Parameter Estimation for the Ornstein–Uhlenbeck Process from Extreme Values

    The objective of the work is to derive a maximum likelihood estimator for the parameters of an Ornstein-Uhlenbeck (OU) process based on the extreme values of the process. The OU process is a stochastic process extensively used to model physical and financial phenomena. For a Brownian motion the so-called OHLC estimators are commonly used, which employ not only the opening and closing values of the process, but also its maximum (high) and minimum (low). However, for the OU process, no such analogue has been proposed. In this work, we benefit from the recently found joint law of an OU process and its supremum, and propose a maximum likelihood estimator based on the observed opening, closing, and maixmum values of the process.

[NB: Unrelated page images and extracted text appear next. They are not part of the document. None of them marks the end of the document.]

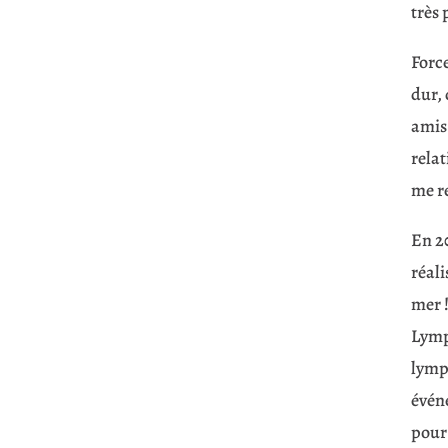
très 
Force
dur, 
amis
relat
me re
En 20
réali
mer !
Lymp
lymp
événe
pour 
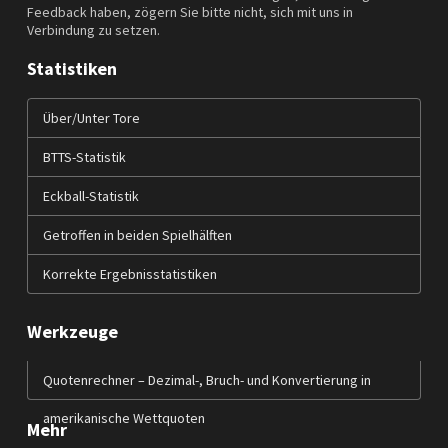
Feedback haben, zögern Sie bitte nicht, sich mit uns in
Verbindung zu setzen.
Statistiken
Über/Unter Tore
BTTS-Statistik
Eckball-Statistik
Getroffen in beiden Spielhälften
Korrekte Ergebnisstatistiken
Werkzeuge
Quotenrechner – Dezimal-, Bruch- und Konvertierung in
amerikanische Wettquoten
Mehr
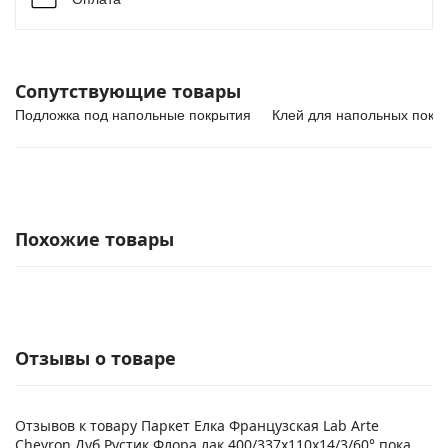
Сопутствующие товары
Подложка под напольные покрытия
Клей для напольных покр
Похожие товары
Отзывы о товаре
Отзывов к товару Паркет Елка Французская Lab Arte
Chevron Дуб Рустик Флора лак 400/337х110х14/3/60° пока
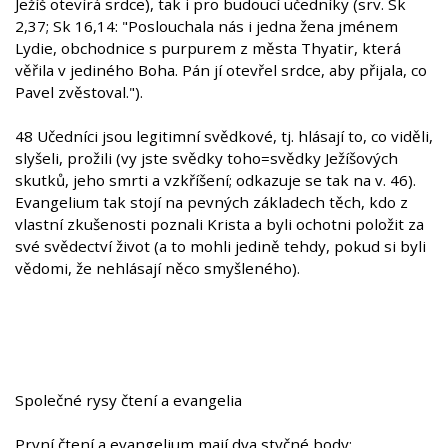
Ježíš otevírá srdce), tak i pro budoucí učedníky (srv. Sk
2,37; Sk 16,14: "Poslouchala nás i jedna žena jménem
Lydie, obchodnice s purpurem z města Thyatir, která
věřila v jediného Boha. Pán jí otevřel srdce, aby přijala, co
Pavel zvěstoval.").
48 Učedníci jsou legitimní svědkové, tj. hlásají to, co viděli,
slyšeli, prožili (vy jste svědky toho=svědky Ježíšových
skutků, jeho smrti a vzkříšení; odkazuje se tak na v. 46).
Evangelium tak stojí na pevných základech těch, kdo z
vlastní zkušenosti poznali Krista a byli ochotni položit za
své svědectví život (a to mohli jedině tehdy, pokud si byli
vědomi, že nehlásají něco smyšleného).
Společné rysy čtení a evangelia
První čtení a evangelium mají dva styčné body:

    In this work, we derive the joint probability density of the OU process and its supremum, which - to our best knowledge - has not yet been reported in the literature. We then use this density to construct the OHC estimator of parameters: mean μ, reversion rate k and volatility σ, based on the observed opening, closing, and maixmum values of the process. We also derive the analogous estimator for an OU process stopped at a random time. We validate our estimators by applying it simulated trajectories with known parameters. We compare these estimators with the maximum likelihood estimator based only on the opening and closing values and find that the new estimator performs noticeably better. Finally, we apply our estimators to empirical data.